Virginie Saliou/ Intervention le 7 Février au colloque de métamorphose Outremers au CNES

28/01/2018 at 16 h 12 min

Si la mer appartient à tous elle est aussi soumise à des régles juridique trés précises qui ne l’abandonnent pas au premier rapport de force voulu.

Lors de la rencontre que nous organisons sur le désenclavement de territoires, les Outremers et les océans, le 7 février, Virginie Saliou docteur en sciences politiques interviendra dans la table ronde sur défense et diplomatie à 16H

Ci joint une référence au contenu de sa thèse

Thèse de Virginie Saliou « Gouverner la mer »

Cette thèse de science politique s’est effectuée sur une période de 6 ans ayant permis la réalisation d’une soixantaine d’entretiens auprès d’acteurs du domaine et d’observations-stages à la Commission européenne, au Ministère de l’Environnement et lors du Grenelle de la mer. Elle s’intitule « Gouverner la mer. Jeux d’échelles et temporalités de l’action publique en Europe » et compare les processus de construction des politiques maritimes européenne, française et bretonne mises en perspective avec les travaux internationaux.

Dans une optique de science politique, elle questionne la notion de gouvernance, terme utilisé par les acteurs, pour revenir sur la notion de gouvernement qui semble faire défaut aux mers et aux océans. Si la gouvernance a pu amener plus d’horizontalité à l’action publique et rapprocher cette dernière des citoyens, elle ne semble pas la plus opportune pour qualifier l’action publique en mer. Les autorités publiques conservent des instruments (légitimité, décision finale, budget, puissance, régulation) qui lui permettent de se différencier des autres acteurs, privés notamment. Ces autorités publiques se sont révélées des acteurs centraux dans la mise à l’agenda des questions maritimes, leur structuration et leur institutionnalisation.Le travail de ces autorités a été étudiée autour de quatre chapitres.

Le premier chapitre « La pêche aux idées » s’intéresse aux transferts d’idées et de politiques publiques entre les scènes européenne, nationale et régionale et démontre des mises à l’agenda croisées et une récurrence de la question maritime tous les dix ans. Cette dernière est progressivement passée d’une question juridique à politique, connaissant une extension géographique, du littoral vers la haute mer.
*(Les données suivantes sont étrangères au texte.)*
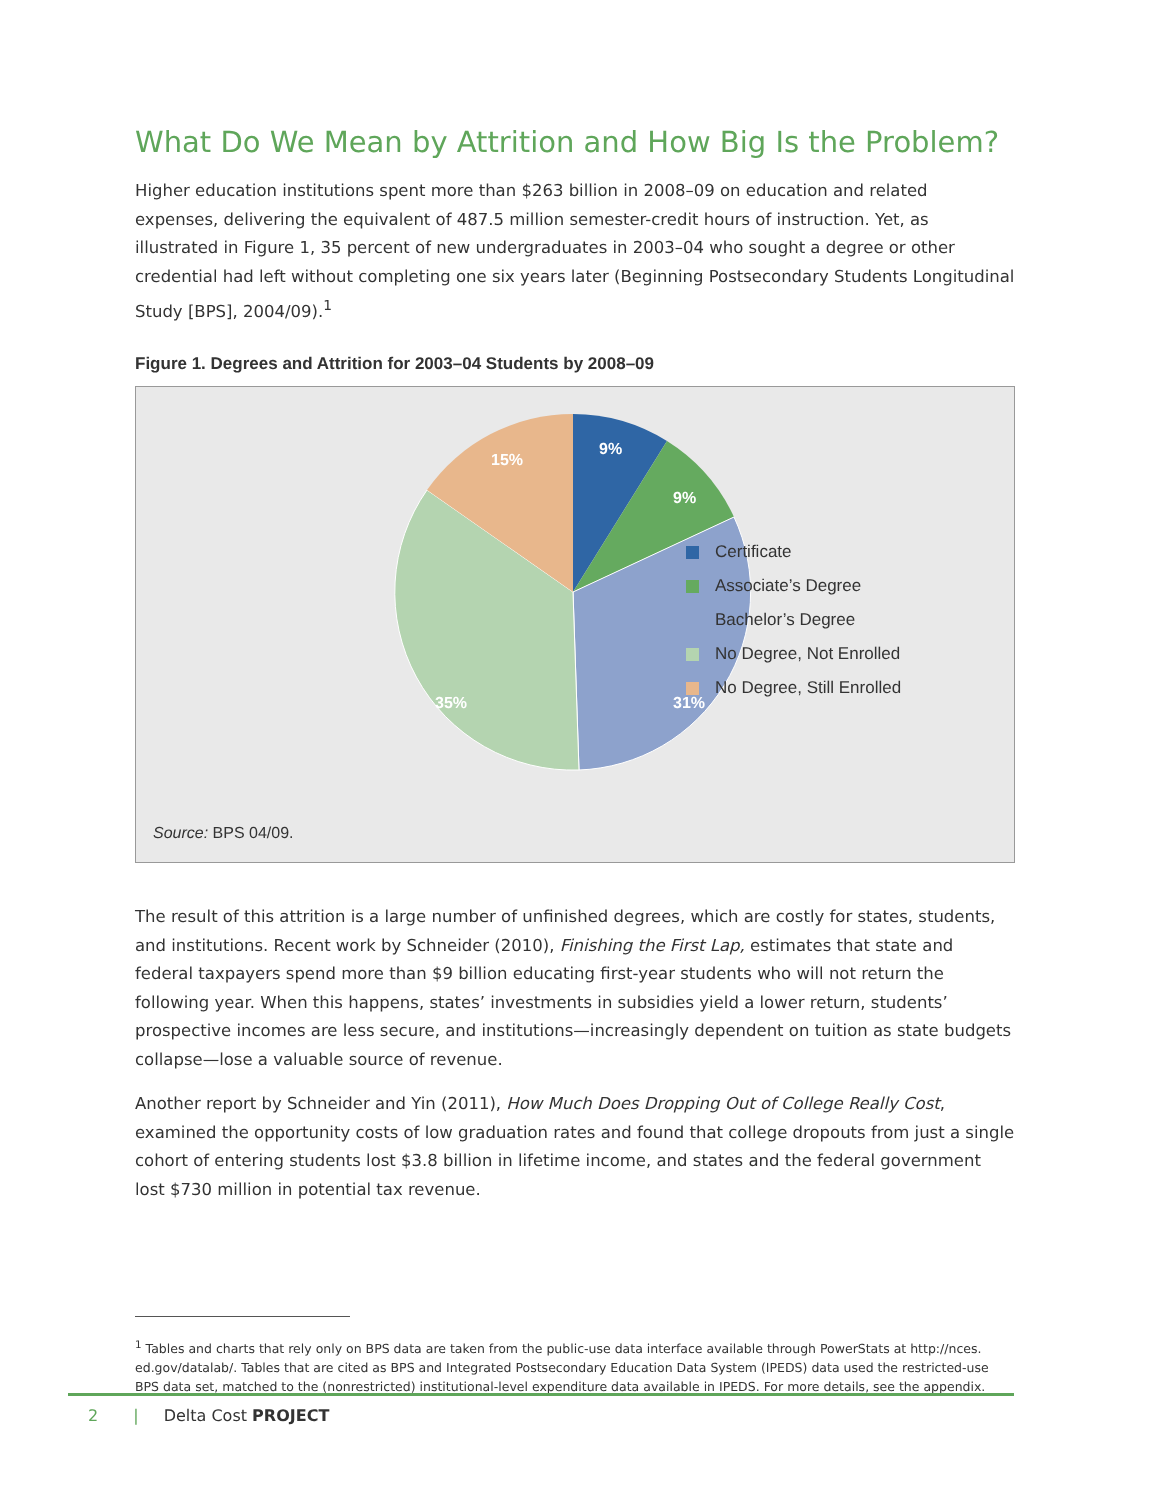What Do We Mean by Attrition and How Big Is the Problem?
Higher education institutions spent more than $263 billion in 2008–09 on education and related expenses, delivering the equivalent of 487.5 million semester-credit hours of instruction. Yet, as illustrated in Figure 1, 35 percent of new undergraduates in 2003–04 who sought a degree or other credential had left without completing one six years later (Beginning Postsecondary Students Longitudinal Study [BPS], 2004/09).<sup>1</sup>
Figure 1. Degrees and Attrition for 2003–04 Students by 2008–09
9%
9%
31%
35%
15%
Certificate
Associate’s Degree
Bachelor’s Degree
No Degree, Not Enrolled
No Degree, Still Enrolled
Source: BPS 04/09.
The result of this attrition is a large number of unfinished degrees, which are costly for states, students, and institutions. Recent work by Schneider (2010), Finishing the First Lap, estimates that state and federal taxpayers spend more than $9 billion educating first-year students who will not return the following year. When this happens, states’ investments in subsidies yield a lower return, students’ prospective incomes are less secure, and institutions—increasingly dependent on tuition as state budgets collapse—lose a valuable source of revenue.
Another report by Schneider and Yin (2011), How Much Does Dropping Out of College Really Cost, examined the opportunity costs of low graduation rates and found that college dropouts from just a single cohort of entering students lost $3.8 billion in lifetime income, and states and the federal government lost $730 million in potential tax revenue.
<sup>1</sup> Tables and charts that rely only on BPS data are taken from the public-use data interface available through PowerStats at http://nces.
ed.gov/datalab/. Tables that are cited as BPS and Integrated Postsecondary Education Data System (IPEDS) data used the restricted-use
BPS data set, matched to the (nonrestricted) institutional-level expenditure data available in IPEDS. For more details, see the appendix.
2 | Delta Cost PROJECT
Elle s’est accompagnée d’une mise en récit de la question maritime entraînant une ré-écriture maritime de l’histoire des territoires et une légitimation par les données géographiques et économiques permettant de faire prendre conscience aux populations des enjeux maritimes actuels.

Le deuxième chapitre « Un monde de silence » s’est concentré sur le travail des acteurs administratifs et des experts ayant permis la structuration de la question maritime. Ces derniers, grâce à une « politisation fonctionnelle », sont en mesure de mettre à jour la complexité de ses questions, de les traduire politiquement et de sensibiliser les élus à la nécessité de prendre en charge les mers et les océans.

Le troisième chapitre « Une bouteille à la mer » se focalise sur les processus de consultation autorisant une participation des professionnels et des citoyens au processus décisionnel. Ils se divisent en deux temps : une consultation préalable concernant les parties directement intéressées et une consultation ouverte au public. Les mécanismes de consultation choisis constituent essentiellement une légitimation démocratique des choix déjà effectués par les acteurs administratifs. Ils autorisent toutefois une mise en réseau des acteurs et une sensibilisation aux enjeux maritimes favorisant la future mise en œuvre des politiques maritimes.

Le dernier chapitre « Surfer sur la vague » s’intéresse au rôle des acteurs politiques et des élus dans la construction et la promotion des politiques maritimes. Les politiques européens et régionaux apparaissent plus convaincus que les acteurs nationaux de l’importance de ces politiques. Au delà de ces croyances individuelles, la thèse conclut à la nécessité d’un portage politique fort (Premier Ministre, Président de la Commission européenne ou de Région) pour faire exister la transversalité, institutionnelle et sectorielle, et régler les questions budgétaires et d’arbitrages qui font encore défaut aux politiques maritimes.

En définitive, les politiques maritimes apparaissent encore à quai. Leurs mises à l’agenda ont permis la constitution de réseaux de soutien et la réalisation d’actions en faveur d’une plus grande coordination des affaires maritimes. Toutefois, le retrait ou la baisse d’intérêts des acteurs politiques sur ces sujets entraînent un déclin de ces politiques qui nécessitent un portage politique fort, la transversalité étant à ce prix.